闻听朱由校此言,朱求桂只得硬着头皮回应:
“陛下所言虽有道理,但臣也有难处。”
“王府名下的田地、产业,户部皆有明细。至于晋藩俸禄、日常开支,臣这里也都有账目,陛下可随时查验。”
这种话拿来应付别人或许可行,但面对皇帝就显得太过敷衍了。若真要彻查,你晋王府那些见不得光的事,哪一件能经得起推敲?

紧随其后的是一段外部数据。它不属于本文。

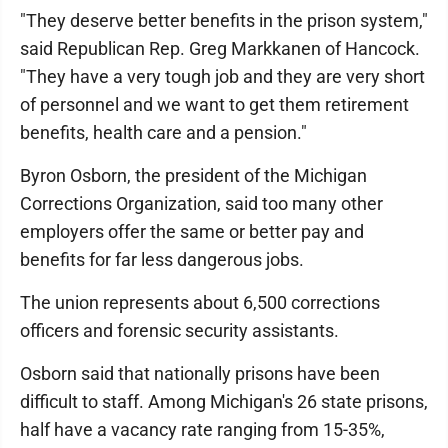
"They deserve better benefits in the prison system,"
said Republican Rep. Greg Markkanen of Hancock.
"They have a very tough job and they are very short
of personnel and we want to get them retirement
benefits, health care and a pension."
Byron Osborn, the president of the Michigan
Corrections Organization, said too many other
employers offer the same or better pay and
benefits for far less dangerous jobs.
The union represents about 6,500 corrections
officers and forensic security assistants.
Osborn said that nationally prisons have been
difficult to staff. Among Michigan's 26 state prisons,
half have a vacancy rate ranging from 15-35%,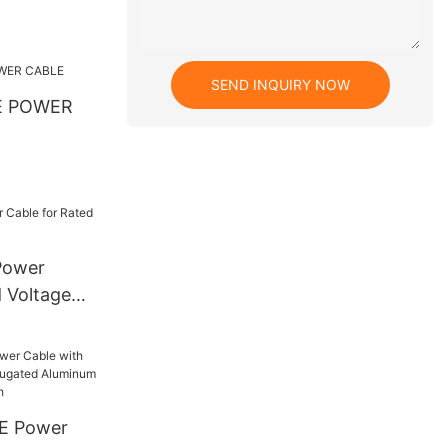
SEND INQUIRY NOW
E POWER
Power
d Voltage
E Power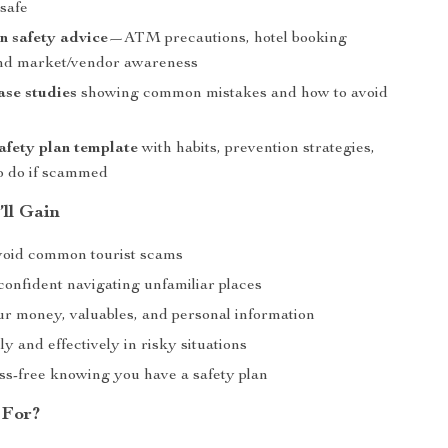
nsafe
n safety advice
—ATM precautions, hotel booking
and market/vendor awareness
case studies
showing common mistakes and how to avoid
afety plan template
with habits, prevention strategies,
o do if scammed
’ll Gain
void common tourist scams
confident navigating unfamiliar places
ur money, valuables, and personal information
y and effectively in risky situations
ess-free knowing you have a safety plan
 For?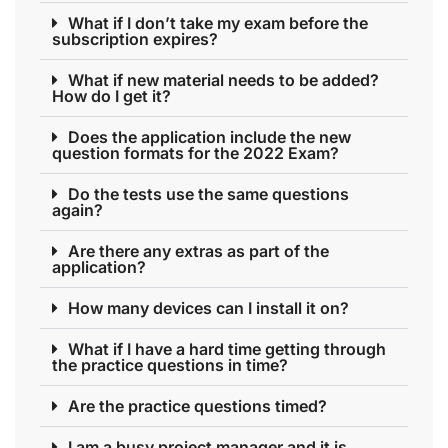
What if I don’t take my exam before the
subscription expires?
What if new material needs to be added?
How do I get it?
Does the application include the new
question formats for the 2022 Exam?
Do the tests use the same questions
again?
Are there any extras as part of the
application?
How many devices can I install it on?
What if I have a hard time getting through
the practice questions in time?
Are the practice questions timed?
I am a busy project manager and it is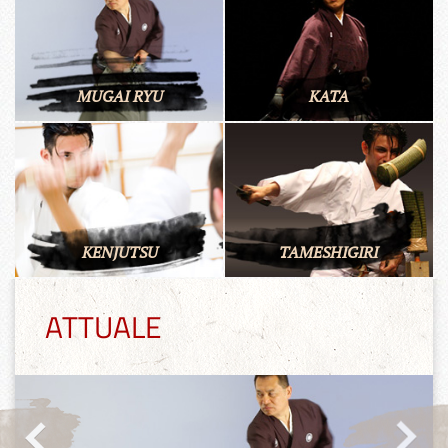
MUGAI RYU
KATA
KENJUTSU
TAMESHIGIRI
ATTUALE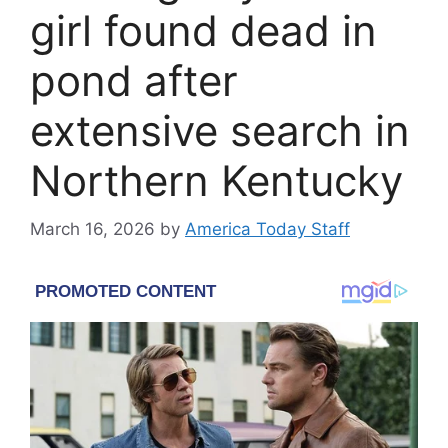
girl found dead in
pond after
extensive search in
Northern Kentucky
March 16, 2026
by
America Today Staff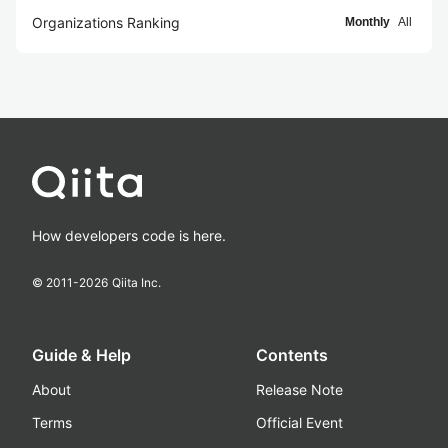
Organizations Ranking
Monthly
All
How developers code is here.
© 2011-
2026
Qiita Inc.
Guide & Help
Contents
About
Release Note
Terms
Official Event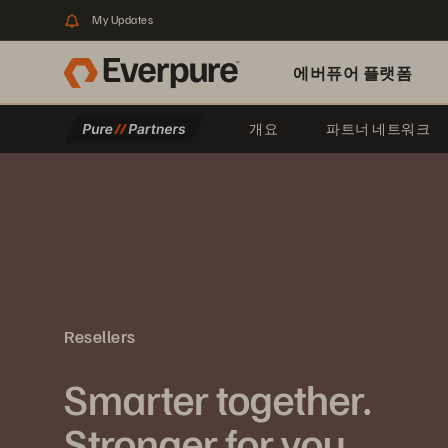
My Updates
에버퓨어 플랫폼
개요
파트너 네트워크
Resellers
Smarter together.
Stronger for you.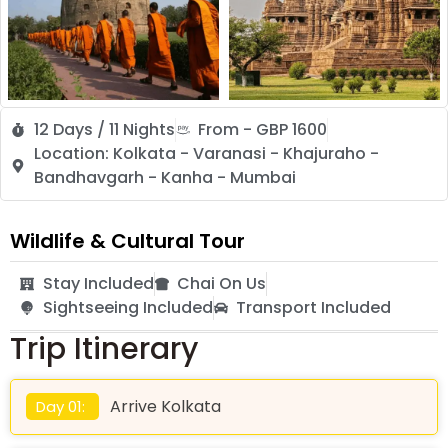
12 Days / 11 Nights
From - GBP 1600
Location: Kolkata - Varanasi - Khajuraho -
Bandhavgarh - Kanha - Mumbai
Wildlife & Cultural Tour
Stay Included
Chai On Us
Sightseeing Included
Transport Included
Trip Itinerary
Arrive Kolkata
Day 01: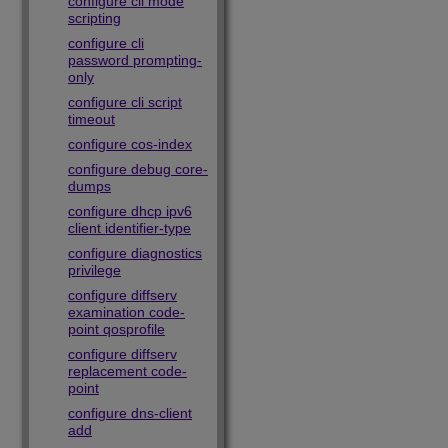
configure cli mode
scripting
configure cli
password prompting-
only
configure cli script
timeout
configure cos-index
configure debug core-
dumps
configure dhcp ipv6
client identifier-type
configure diagnostics
privilege
configure diffserv
examination code-
point qosprofile
configure diffserv
replacement code-
point
configure dns-client
add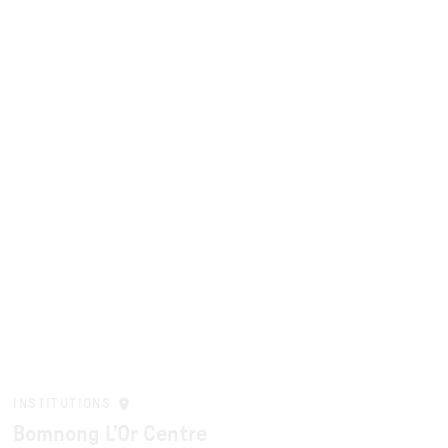
INSTITUTIONS
Bomnong L’Or Centre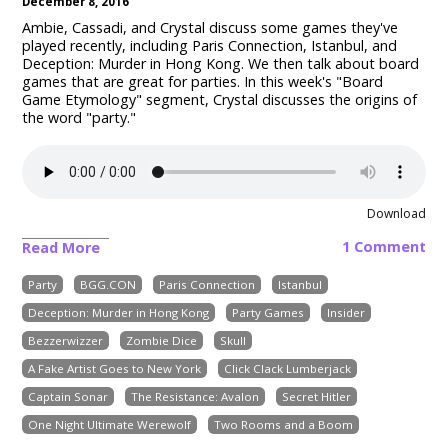
December 8, 2016
Ambie, Cassadi, and Crystal discuss some games they've
played recently, including Paris Connection, Istanbul, and
Deception: Murder in Hong Kong
.
We then talk about board
games that are great for parties.
In this week's "Board
Game Etymology" segment, Crystal discusses the origins of
the word "party."
Download
1 Comment
Read More
Party
BGG.CON
Paris Connection
Istanbul
Deception: Murder in Hong Kong
Party Games
Insider
Bezzerwizzer
Zombie Dice
Skull
A Fake Artist Goes to New York
Click Clack Lumberjack
Captain Sonar
The Resistance: Avalon
Secret Hitler
One Night Ultimate Werewolf
Two Rooms and a Boom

尤其是那些早已超出洪武年间封赏数倍的田产和资产,你当真以为没人知道?
那些从民间强行兼并来的土地,虽然一部分已名正言顺划归王府,但仍有相当数量属于账外暗藏。
然而目前局势未稳,朱由校还无法公然翻脸。
“朕一向顾念血脉之情,但晋王却处处回避推脱,难道他忘了自己也是太祖一脉的子孙?还是说,他已经不承认自己姓朱了?”

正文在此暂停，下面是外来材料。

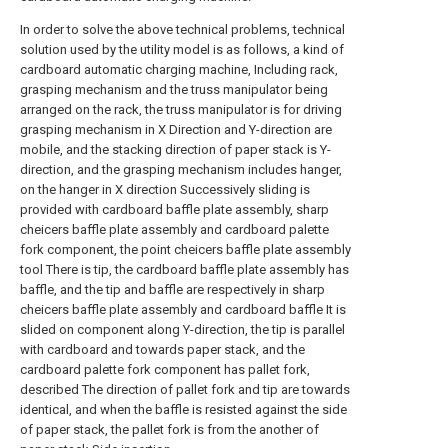
In order to solve the above technical problems, technical
solution used by the utility model is as follows, a kind of
cardboard automatic charging machine, Including rack,
grasping mechanism and the truss manipulator being
arranged on the rack, the truss manipulator is for driving
grasping mechanism in X Direction and Y-direction are
mobile, and the stacking direction of paper stack is Y-
direction, and the grasping mechanism includes hanger,
on the hanger in X direction Successively sliding is
provided with cardboard baffle plate assembly, sharp
cheicers baffle plate assembly and cardboard palette
fork component, the point cheicers baffle plate assembly
tool There is tip, the cardboard baffle plate assembly has
baffle, and the tip and baffle are respectively in sharp
cheicers baffle plate assembly and cardboard baffle It is
slided on component along Y-direction, the tip is parallel
with cardboard and towards paper stack, and the
cardboard palette fork component has pallet fork,
described The direction of pallet fork and tip are towards
identical, and when the baffle is resisted against the side
of paper stack, the pallet fork is from the another of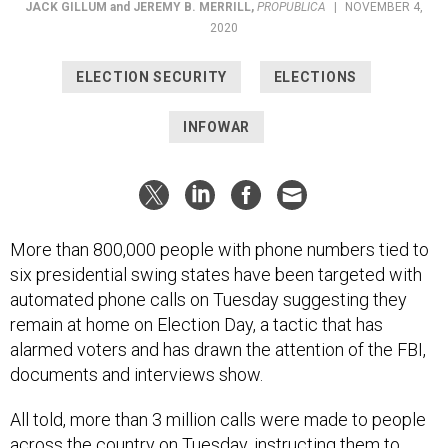
JACK GILLUM
and
JEREMY B. MERRILL
,
PROPUBLICA
|
NOVEMBER 4,
2020
ELECTION SECURITY
ELECTIONS
INFOWAR
More than 800,000 people with phone numbers tied to
six presidential swing states have been targeted with
automated phone calls on Tuesday suggesting they
remain at home on Election Day, a tactic that has
alarmed voters and has drawn the attention of the FBI,
documents and interviews show.
All told, more than 3 million calls were made to people
across the country on Tuesday, instructing them to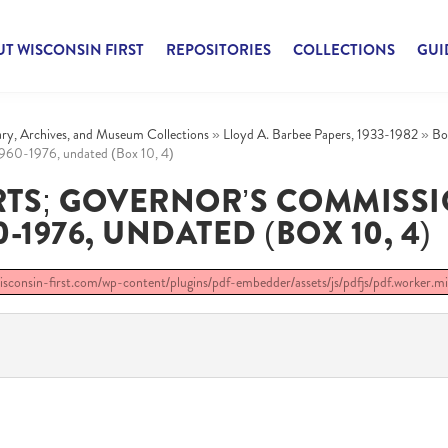
T WISCONSIN FIRST
REPOSITORIES
COLLECTIONS
GUI
rary, Archives, and Museum Collections
»
Lloyd A. Barbee Papers, 1933-1982
»
Bo
1960-1976, undated (Box 10, 4)
RTS; GOVERNOR’S COMMISS
1976, UNDATED (BOX 10, 4)
/wisconsin-first.com/wp-content/plugins/pdf-embedder/assets/js/pdfjs/pdf.worker.min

“臣惶恐万分,即便立刻命丧黄泉,也绝不敢忘记自己乃太祖后裔。只是晋王府财力实在紧张,还请陛下海涵!”
朱由校已有些烦躁。晋王明明听懂了他的意思,却还在绕弯子、打哑谜,妄图蒙混过关。
“既然晋王自己也难以为继,朕自然不愿强人所难。若逼得晋王倾家荡产,岂不显得朕太过无情?”
“这些银粮,就由晋王自行处置吧。我大明的亲王若连家底都无,传出去岂不让人说朕刻薄,对待至亲不仁?”

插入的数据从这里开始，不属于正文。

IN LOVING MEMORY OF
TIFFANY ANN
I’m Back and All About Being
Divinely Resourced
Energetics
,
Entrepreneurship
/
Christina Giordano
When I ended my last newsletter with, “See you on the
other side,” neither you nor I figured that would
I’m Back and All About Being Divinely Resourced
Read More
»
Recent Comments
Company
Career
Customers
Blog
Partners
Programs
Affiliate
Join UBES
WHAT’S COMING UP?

朱求桂听罢,心中大喜过望。几句话便让皇帝退让,心头早已得意万分。
可他毕竟历经世事,深知若在皇帝面前露出破绽,恐怕前功尽弃。
于是强压心中狂喜,装作若无其事。
他装模作样地说道:
“陛下既有恩旨,臣自当遵从,但臣既已立下承诺,岂有不兑现之理?那不是有辱陛下与皇室尊严?”
“臣愿捐出一半家产,用于赈济陕西数十万灾民,也算是替陛下分忧,为大明尽一份力,让天下百姓知道,皇室始终与他们同在!”
朱由校虽未察觉朱求桂内心的窃喜,但凭他对藩王一贯的了解,也能猜个八九不离十。
“晋王能心系天下苍生,朕自当全力支持。更希望此举能为其他藩王树立榜样,让他们也看看晋王的仁心与担当!”